(Beginning of SOURCE MATERIAL)
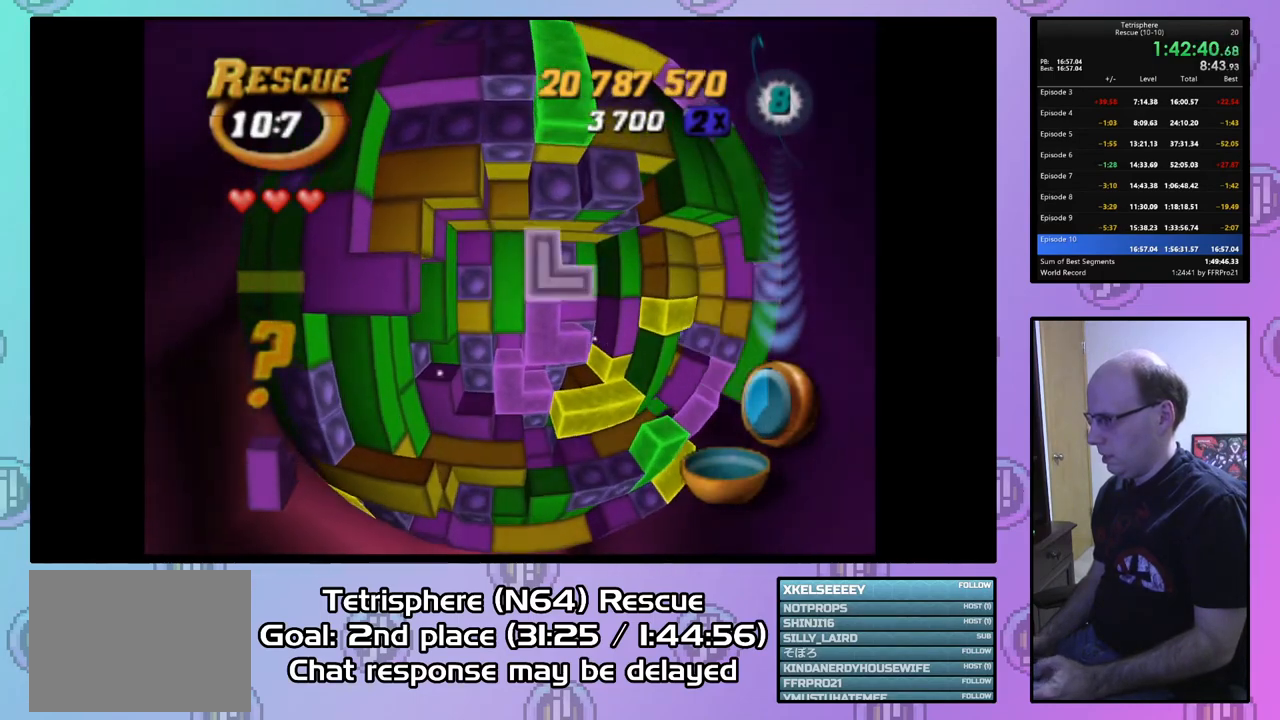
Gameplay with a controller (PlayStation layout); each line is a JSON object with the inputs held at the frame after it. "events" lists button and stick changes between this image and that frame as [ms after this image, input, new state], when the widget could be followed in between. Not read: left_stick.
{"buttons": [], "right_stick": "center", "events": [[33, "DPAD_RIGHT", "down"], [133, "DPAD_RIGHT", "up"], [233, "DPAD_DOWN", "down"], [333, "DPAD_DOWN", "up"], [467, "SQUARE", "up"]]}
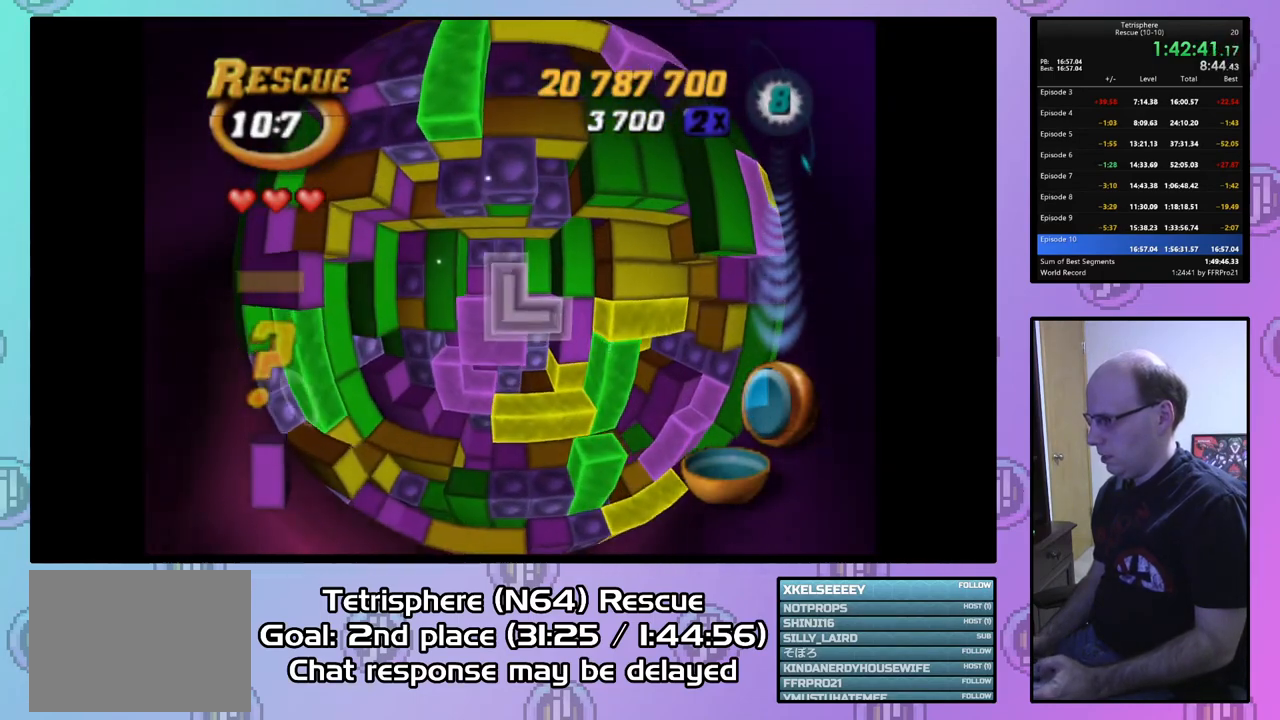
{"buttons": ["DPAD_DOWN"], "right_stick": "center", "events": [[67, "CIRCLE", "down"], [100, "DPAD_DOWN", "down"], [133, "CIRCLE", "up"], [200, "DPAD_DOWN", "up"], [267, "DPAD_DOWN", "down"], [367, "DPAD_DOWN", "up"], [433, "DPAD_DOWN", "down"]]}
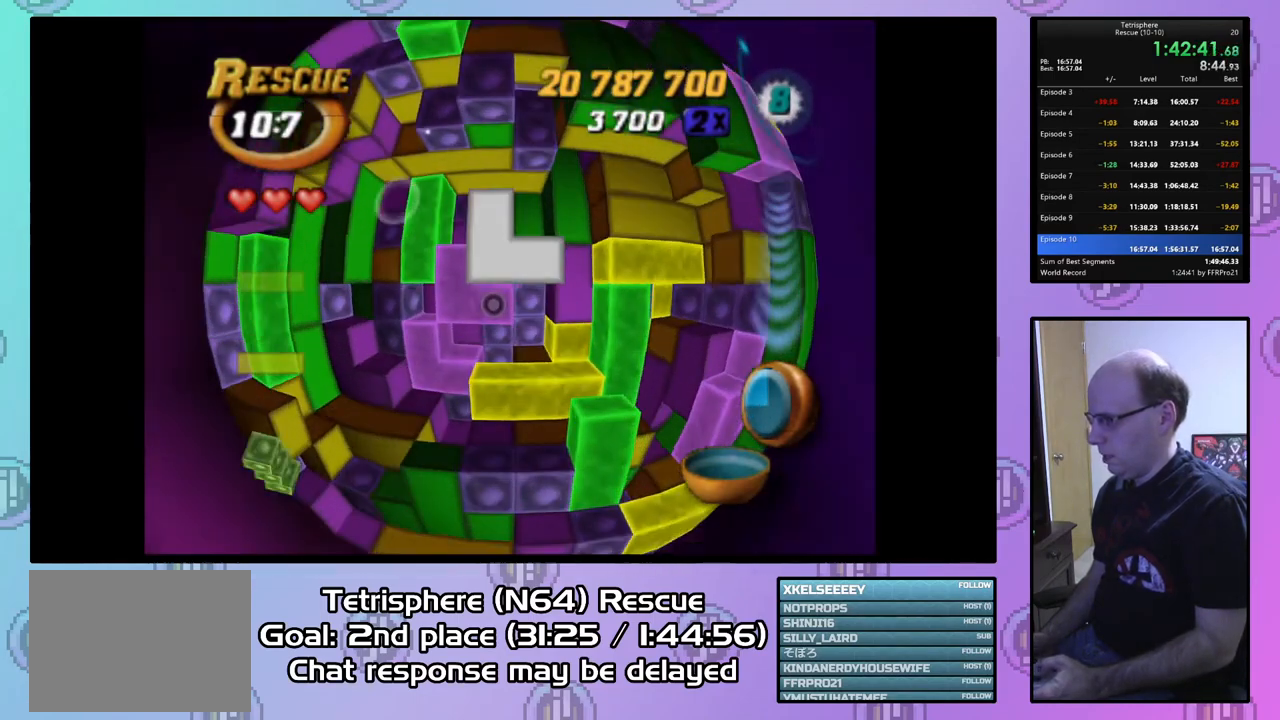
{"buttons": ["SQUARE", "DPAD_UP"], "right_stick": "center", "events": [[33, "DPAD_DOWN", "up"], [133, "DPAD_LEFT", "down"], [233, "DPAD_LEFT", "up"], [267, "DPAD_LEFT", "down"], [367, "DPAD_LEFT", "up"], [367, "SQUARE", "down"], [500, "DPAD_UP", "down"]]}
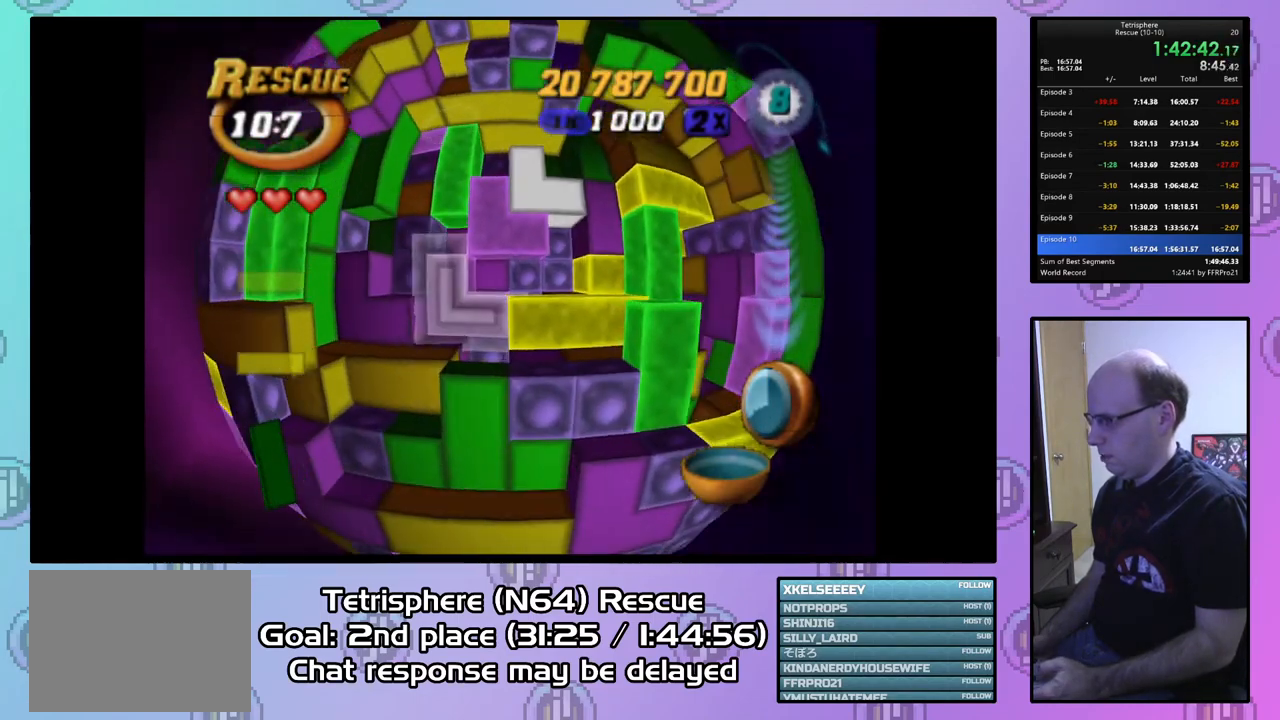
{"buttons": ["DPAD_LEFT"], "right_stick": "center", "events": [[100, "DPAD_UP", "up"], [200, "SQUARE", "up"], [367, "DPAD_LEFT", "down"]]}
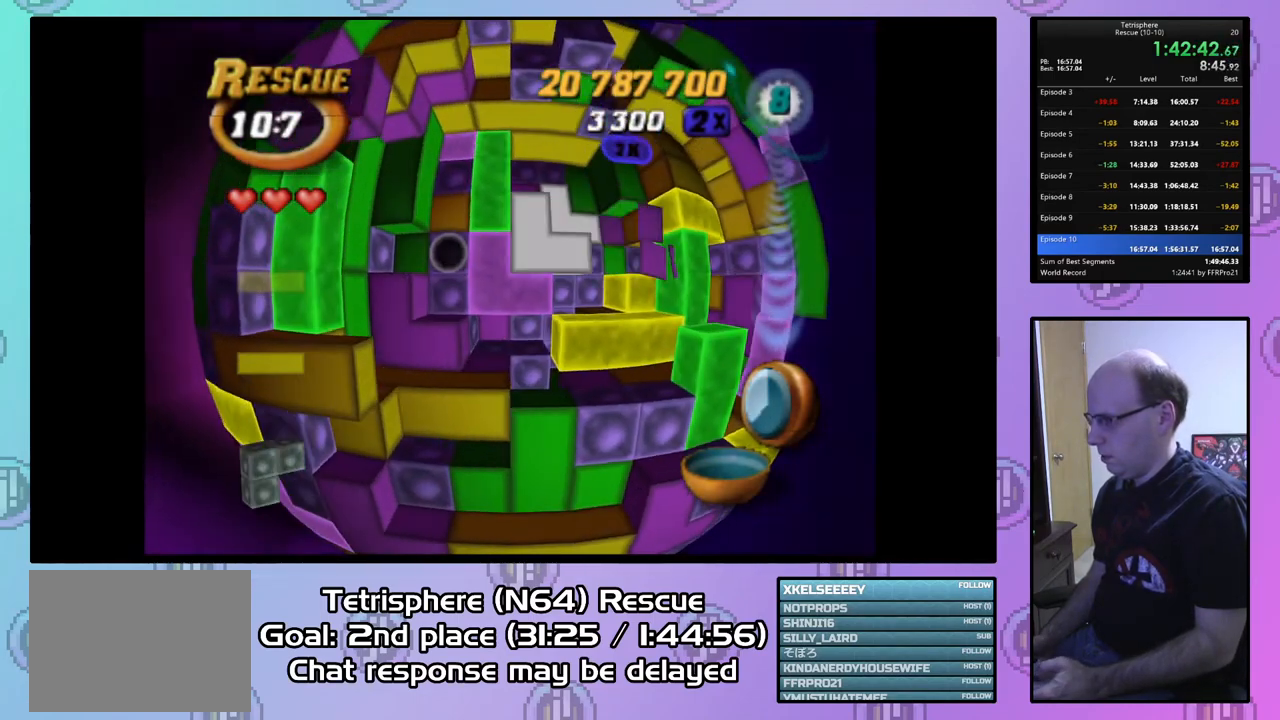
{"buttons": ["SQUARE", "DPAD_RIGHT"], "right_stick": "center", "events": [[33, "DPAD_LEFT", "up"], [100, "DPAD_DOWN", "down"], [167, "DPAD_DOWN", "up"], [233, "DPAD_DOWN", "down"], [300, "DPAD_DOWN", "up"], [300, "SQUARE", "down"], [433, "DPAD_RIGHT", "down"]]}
(End of SOURCE MATERIAL)
WHAT THIS TASK INVOLVES - The output should consist of the records above, reproduced exactly, without pictures.

YOUR SOLUTION -
Gameplay with a controller (PlayStation layout); each line is a JSON object with the inputs held at the frame after it. "events" lists button and stick changes between this image and that frame as [ms after this image, input, new state], when the widget could be followed in between. Not read: left_stick.
{"buttons": [], "right_stick": "center", "events": [[33, "DPAD_RIGHT", "down"], [133, "DPAD_RIGHT", "up"], [233, "DPAD_DOWN", "down"], [333, "DPAD_DOWN", "up"], [467, "SQUARE", "up"]]}
{"buttons": ["DPAD_DOWN"], "right_stick": "center", "events": [[67, "CIRCLE", "down"], [100, "DPAD_DOWN", "down"], [133, "CIRCLE", "up"], [200, "DPAD_DOWN", "up"], [267, "DPAD_DOWN", "down"], [367, "DPAD_DOWN", "up"], [433, "DPAD_DOWN", "down"]]}
{"buttons": ["SQUARE", "DPAD_UP"], "right_stick": "center", "events": [[33, "DPAD_DOWN", "up"], [133, "DPAD_LEFT", "down"], [233, "DPAD_LEFT", "up"], [267, "DPAD_LEFT", "down"], [367, "DPAD_LEFT", "up"], [367, "SQUARE", "down"], [500, "DPAD_UP", "down"]]}
{"buttons": ["DPAD_LEFT"], "right_stick": "center", "events": [[100, "DPAD_UP", "up"], [200, "SQUARE", "up"], [367, "DPAD_LEFT", "down"]]}
{"buttons": ["SQUARE", "DPAD_RIGHT"], "right_stick": "center", "events": [[33, "DPAD_LEFT", "up"], [100, "DPAD_DOWN", "down"], [167, "DPAD_DOWN", "up"], [233, "DPAD_DOWN", "down"], [300, "DPAD_DOWN", "up"], [300, "SQUARE", "down"], [433, "DPAD_RIGHT", "down"]]}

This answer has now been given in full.